Neither of them is old enough to vote.

Some political analysts liked the idea of teens running for public office, the Star wrote, noting widespread apathy among young voters in the country. In the last nonpresidential election, census data show a mere 13 percent of Kansans ages 18 to 24 bothered to vote. The national average was just a few points higher.

American voter turnout is still lower than most other wealthy nations

Other adults mocked Bergeson’s campaign.

“People want something different,” the teen told Fox News host Jesse Watters in September. “They don’t necessarily want an experienced politician.”

Watters interrupted him with a sneering laugh. “Yeah, so they want an inexperienced politician, and you’re going to be the most inexperienced politician ever.”

“Yes,” Bergeson said, straight-faced.

“Have you thought about a jacket and tie?” Watters asked, noting the candidate’s polo shirt.

“If you dress more like everyday people, I think it shows a common relation between the candidates and the people who elect them,” Bergeson replied.

The host cracked more jokes, but the teen was not deterred. On the contrary, he talked his friend, Tyler Ruzich, into joining the governor’s race on the Republican side, where a huge slate of candidates was vying to replace former governor Sam Brownback, who stepped down to become a U.S. ambassador.

Fox News invited Ruzich to appear too — but this time respectfully, with the hosts noting his honor roll status and political experience in student government.

From there, running for governor became something of a high school trend. Four candidates, all 16 or 17, held a forum inside the Lawrence Free State high school gym in October — long before any of their adult counterparts held a debate, the Wichita Eagle wrote.

The forum looked not much different from any other, the newspaper reported. Teens in the audience murmured when a 17-year-old libertarian candidate got a jab in at Ruzich during a debate about toll roads. “You don’t drive yet,” he quipped.
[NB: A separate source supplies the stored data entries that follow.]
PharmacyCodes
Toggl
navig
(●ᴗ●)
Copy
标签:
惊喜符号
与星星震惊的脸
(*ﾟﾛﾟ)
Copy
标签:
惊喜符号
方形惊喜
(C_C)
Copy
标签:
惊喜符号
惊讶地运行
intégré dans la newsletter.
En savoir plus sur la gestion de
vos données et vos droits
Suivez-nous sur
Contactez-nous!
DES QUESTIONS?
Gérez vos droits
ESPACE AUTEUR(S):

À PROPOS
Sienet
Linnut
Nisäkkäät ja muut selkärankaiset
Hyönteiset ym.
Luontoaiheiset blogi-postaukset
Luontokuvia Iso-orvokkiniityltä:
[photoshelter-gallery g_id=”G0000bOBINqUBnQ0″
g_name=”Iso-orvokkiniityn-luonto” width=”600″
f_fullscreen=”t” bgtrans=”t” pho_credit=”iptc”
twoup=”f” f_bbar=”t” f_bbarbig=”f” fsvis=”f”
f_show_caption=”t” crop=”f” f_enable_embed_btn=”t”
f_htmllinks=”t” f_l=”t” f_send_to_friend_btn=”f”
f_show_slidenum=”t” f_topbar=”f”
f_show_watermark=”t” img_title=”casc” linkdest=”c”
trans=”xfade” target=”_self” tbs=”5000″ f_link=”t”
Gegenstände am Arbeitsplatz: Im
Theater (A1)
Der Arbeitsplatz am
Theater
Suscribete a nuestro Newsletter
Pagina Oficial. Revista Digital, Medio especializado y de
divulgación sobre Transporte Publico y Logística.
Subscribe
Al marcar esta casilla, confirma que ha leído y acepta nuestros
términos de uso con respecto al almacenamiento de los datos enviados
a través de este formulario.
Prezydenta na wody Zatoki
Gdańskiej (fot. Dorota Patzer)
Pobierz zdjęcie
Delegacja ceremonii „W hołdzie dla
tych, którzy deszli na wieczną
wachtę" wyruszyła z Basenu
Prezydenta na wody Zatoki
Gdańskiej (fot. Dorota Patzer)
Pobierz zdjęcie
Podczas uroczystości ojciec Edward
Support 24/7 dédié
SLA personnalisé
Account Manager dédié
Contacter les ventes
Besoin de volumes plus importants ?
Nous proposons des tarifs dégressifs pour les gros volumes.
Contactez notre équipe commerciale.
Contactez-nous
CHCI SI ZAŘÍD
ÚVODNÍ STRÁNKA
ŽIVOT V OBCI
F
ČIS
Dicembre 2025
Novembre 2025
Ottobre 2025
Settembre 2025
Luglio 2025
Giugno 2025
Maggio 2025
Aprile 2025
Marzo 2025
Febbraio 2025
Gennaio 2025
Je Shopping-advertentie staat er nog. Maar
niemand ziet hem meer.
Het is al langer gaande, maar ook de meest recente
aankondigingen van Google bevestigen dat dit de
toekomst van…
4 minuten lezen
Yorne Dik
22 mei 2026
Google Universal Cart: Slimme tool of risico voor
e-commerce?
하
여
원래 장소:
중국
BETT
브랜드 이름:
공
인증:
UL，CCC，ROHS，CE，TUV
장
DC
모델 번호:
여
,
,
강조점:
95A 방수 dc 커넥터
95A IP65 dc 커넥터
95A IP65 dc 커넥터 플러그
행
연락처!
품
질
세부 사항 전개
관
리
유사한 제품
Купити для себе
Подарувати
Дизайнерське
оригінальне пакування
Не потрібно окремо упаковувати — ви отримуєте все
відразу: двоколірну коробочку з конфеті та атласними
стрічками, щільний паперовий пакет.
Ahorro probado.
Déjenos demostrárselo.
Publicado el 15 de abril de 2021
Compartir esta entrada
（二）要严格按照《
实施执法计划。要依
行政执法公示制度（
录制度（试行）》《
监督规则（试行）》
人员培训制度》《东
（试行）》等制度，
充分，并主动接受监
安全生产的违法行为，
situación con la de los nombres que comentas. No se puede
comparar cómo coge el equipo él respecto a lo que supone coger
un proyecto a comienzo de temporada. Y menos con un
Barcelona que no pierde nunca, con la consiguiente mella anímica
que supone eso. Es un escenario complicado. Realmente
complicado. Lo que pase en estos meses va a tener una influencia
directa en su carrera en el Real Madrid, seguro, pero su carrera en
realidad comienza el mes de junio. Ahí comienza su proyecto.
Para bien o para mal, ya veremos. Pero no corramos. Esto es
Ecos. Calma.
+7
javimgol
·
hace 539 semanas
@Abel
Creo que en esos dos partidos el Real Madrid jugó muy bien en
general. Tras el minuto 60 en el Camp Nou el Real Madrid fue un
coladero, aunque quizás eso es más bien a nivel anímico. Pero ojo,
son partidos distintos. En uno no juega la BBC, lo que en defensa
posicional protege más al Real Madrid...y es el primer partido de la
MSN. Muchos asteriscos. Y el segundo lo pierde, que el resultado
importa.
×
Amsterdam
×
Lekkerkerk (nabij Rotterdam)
In November, 17-year-old Lucy Steyer launched her run for secretary of state. “All of us teenagers running agreed we wanted to bring attention to all the elections,” she told the Hutchinson News, which noted that regardless of her age, she was one of the only female candidates in the statewide races.

More and more joined the movement. By January, NPR wrote, six teens had entered the governor’s race alone — making up about a third of the candidates.

That’’s when the adults began to fight back.

State Rep. Blake Carpenter (R) introduced a bill in the Kansas legislature in January that would bar anyone too young to vote from running for the governor’s office and other top state offices.

The bill, which passed out of a committee on Tuesday, wouldn’t affect the 2018 election if it becomes law. But going forward, Carpenter said, rules had to be laid down.

“If you are an adult in the eyes of government at age 18, you can serve in the military, you can do just about anything you want,” the Republican legislator told the Star. “As of right now, inmates can run. I also saw reports of people saying that cats and dogs could run.”

However, some in the state capitol are trying to keep teen candidacies legal. “We have all the requirements we need right now and that is, that you don’t get elected unless the people decide to elect you,” Democratic Rep. Vic Miller said, according to the Star.

Bergeson, the teen who started the movement, doesn’t sound like he especially needs adult help.

“Allow me to clear up a misconception: I am not running for governor as a stunt, or a gag,” he told the legislature in written testimony opposing the bill, according to the Topeka Capital-Journal.

“I am running for governor because of the minimum wage worker that has to work three jobs just to get by. I am running because our education system has been lagging behind other states. I am running to get money out of politics,” Bergeson wrote.

“But most importantly, I am running to get as many people involved in politics as possible.”